§ **Descrição do problema**
Segundo o texto sobre o livro impresso e o Kindle, por que não é fácil segurar nas mãos uma boa edição de “Guerra e Paz”? Indique o motivo dado para cada formato citado, exceto a edição em dois volumes.
== Documento ==
Mas a encadernação ou a cola podem até produzir um odor próximo do amargo e do enjoativo: algumas edições de arte, com papel brilhante e pesado, estão nessa categoria.

Além de apresentarem o defeito de refletir a luz, se a lâmpada for forte demais.

Quanto ao contato da pele do dedo com o papel, não sei que prazer se tira disso. Já me cortei com as bordas de edições muito perfeitas. O papel mais macio, por sua vez, pode exigir uma lambida nos dedos de vez em quando, coisa que na minha opinião fere um pouco a etiqueta de qualquer escritório ou biblioteca. Um pouco mais e estaremos todos mexendo os lábios durante a leitura.

É que todo esse apelo à “fisicalidade” do livro tende a ser uma traição, acho, do que há de mais espiritual no ato de ler. Não é prazer que deva ser contaminado por apelos táteis, olfativos ou, pronunciemos a palavra, gastronômicos.

O livro impresso, quando se manifesta na conversa sobre tato e perfume, inscreve-se no mesmo capítulo que mobiliza os adeptos da “slow food”, os especialistas em charutos, os que percebem notas de canela e mirtilo no vinho não sei das quantas. É vontade de refinamento, decorada e repetida num esforço de autoconvencimento.

Quanto à praticidade, tenho também minhas dúvidas. Não é fácil segurar nas mãos uma boa edição de “Guerra e Paz”. A versão encadernada pesa muito. Em formato de bolso, é raramente resistente aos meses de investida. Em dois volumes? Aí não vale.

Tenho livros baratos que se despedaçaram antes de eu chegar ao final. Livros mais caros, de capa dura, resistem obtusamente à informalidade e ao conforto de um uso cotidiano. O papel antigo fica amarelo e ganha manchas. O papel de luxo, tipo bíblia, cria orelhinhas e se rasga facilmente. Um dicionário grande, editado em volume único (penso no “Houaiss”) é objeto de alto risco. Em vários volumes? Sempre erro ao calcular a ordem alfabética.

Resultado: comprei um Kindle, numa viagem, há coisa de dois anos. O produto agora está disponível no Brasil.

Fica o testemunho: nunca uso a geringonça. A ausência de cheiro é o de menos. Os problemas são outros. Em primeiro lugar, é muito chato ler qualquer livro em que o texto tem a invariável aparência de um documento do Word. Será incompetência minha ou toda a arte da tipografia desaparece com o Kindle?
===
== Material extraído ==
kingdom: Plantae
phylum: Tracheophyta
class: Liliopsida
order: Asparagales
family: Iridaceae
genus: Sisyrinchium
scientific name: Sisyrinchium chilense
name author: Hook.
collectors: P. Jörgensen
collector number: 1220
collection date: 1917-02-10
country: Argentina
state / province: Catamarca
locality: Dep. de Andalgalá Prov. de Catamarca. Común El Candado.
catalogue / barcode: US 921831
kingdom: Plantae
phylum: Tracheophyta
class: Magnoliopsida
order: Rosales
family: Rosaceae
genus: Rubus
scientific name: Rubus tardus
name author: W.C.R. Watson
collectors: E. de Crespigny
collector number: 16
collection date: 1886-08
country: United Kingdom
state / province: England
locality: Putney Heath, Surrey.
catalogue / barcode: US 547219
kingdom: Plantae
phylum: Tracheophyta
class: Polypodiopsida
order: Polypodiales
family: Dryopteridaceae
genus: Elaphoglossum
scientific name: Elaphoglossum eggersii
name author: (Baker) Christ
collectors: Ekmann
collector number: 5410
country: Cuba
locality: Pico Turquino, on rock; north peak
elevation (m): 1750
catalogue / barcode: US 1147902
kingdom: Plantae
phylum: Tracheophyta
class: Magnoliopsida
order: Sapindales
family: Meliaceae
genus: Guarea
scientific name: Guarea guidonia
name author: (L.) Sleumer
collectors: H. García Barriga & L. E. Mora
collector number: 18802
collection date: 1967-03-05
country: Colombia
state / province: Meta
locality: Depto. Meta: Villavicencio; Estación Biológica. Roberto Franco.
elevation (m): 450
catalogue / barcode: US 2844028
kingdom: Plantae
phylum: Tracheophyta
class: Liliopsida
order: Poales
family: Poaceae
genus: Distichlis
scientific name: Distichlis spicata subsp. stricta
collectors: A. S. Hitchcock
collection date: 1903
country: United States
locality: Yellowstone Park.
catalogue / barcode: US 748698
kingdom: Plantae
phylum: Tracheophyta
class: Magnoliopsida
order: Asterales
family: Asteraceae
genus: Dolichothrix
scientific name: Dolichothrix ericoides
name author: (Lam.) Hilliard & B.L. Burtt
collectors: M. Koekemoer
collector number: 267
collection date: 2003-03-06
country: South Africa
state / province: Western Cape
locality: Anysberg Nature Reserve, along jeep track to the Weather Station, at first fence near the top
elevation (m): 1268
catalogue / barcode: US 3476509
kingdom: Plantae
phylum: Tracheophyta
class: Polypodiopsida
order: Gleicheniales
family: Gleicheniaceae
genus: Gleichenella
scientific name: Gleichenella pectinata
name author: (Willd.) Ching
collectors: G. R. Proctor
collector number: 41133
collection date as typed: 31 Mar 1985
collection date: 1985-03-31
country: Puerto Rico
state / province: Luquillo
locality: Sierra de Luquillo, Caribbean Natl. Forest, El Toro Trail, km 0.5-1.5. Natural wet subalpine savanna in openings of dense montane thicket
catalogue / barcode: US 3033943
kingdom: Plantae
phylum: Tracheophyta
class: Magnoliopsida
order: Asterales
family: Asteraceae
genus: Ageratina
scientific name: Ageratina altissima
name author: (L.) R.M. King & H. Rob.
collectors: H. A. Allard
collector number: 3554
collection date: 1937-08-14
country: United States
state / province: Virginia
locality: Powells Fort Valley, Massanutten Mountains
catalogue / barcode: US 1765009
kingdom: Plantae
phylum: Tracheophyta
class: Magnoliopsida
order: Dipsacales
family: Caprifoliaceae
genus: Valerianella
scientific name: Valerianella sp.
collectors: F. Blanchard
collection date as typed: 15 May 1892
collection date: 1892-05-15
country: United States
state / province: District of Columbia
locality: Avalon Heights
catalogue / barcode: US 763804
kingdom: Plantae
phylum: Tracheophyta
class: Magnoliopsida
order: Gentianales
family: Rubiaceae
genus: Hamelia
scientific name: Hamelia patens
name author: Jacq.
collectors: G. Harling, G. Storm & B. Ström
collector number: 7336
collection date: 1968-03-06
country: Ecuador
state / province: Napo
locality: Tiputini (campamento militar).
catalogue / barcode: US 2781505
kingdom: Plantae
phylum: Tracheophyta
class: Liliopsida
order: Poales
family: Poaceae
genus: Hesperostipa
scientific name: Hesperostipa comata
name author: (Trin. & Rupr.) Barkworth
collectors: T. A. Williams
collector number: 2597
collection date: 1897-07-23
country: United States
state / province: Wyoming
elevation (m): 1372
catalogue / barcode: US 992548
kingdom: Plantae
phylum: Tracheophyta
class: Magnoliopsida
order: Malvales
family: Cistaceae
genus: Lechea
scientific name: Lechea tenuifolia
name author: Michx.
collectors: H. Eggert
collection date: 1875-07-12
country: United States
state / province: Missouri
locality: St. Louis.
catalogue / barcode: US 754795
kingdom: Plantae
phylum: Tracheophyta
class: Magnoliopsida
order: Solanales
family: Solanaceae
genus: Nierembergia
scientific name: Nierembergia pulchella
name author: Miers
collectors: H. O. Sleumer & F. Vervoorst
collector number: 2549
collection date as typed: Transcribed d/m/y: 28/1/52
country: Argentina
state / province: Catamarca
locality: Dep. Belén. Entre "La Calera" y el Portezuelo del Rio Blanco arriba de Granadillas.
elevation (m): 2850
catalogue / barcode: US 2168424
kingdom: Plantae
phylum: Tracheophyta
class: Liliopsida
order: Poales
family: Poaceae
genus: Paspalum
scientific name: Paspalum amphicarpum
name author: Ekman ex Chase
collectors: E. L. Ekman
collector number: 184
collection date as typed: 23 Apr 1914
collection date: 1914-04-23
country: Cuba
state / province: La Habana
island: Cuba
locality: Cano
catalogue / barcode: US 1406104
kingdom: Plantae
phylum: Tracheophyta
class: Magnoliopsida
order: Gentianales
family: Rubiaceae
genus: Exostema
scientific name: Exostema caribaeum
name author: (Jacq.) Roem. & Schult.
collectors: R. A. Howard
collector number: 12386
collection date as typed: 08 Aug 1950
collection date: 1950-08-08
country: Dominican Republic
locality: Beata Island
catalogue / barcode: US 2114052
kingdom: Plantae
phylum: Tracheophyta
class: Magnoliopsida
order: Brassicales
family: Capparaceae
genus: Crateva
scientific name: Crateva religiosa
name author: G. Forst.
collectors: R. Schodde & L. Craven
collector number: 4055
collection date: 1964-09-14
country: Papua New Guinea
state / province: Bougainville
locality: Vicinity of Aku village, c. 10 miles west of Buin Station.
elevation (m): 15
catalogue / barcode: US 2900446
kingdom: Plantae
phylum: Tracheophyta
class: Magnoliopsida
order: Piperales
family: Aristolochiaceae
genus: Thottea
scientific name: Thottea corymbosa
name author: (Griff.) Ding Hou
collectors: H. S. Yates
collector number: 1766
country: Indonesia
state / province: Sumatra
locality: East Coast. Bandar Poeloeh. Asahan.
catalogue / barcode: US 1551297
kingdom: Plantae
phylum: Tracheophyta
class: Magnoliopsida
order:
===
§ **Resposta do exercício**
A versão encadernada pesa muito, e a edição em formato de bolso raramente resiste aos meses de leitura.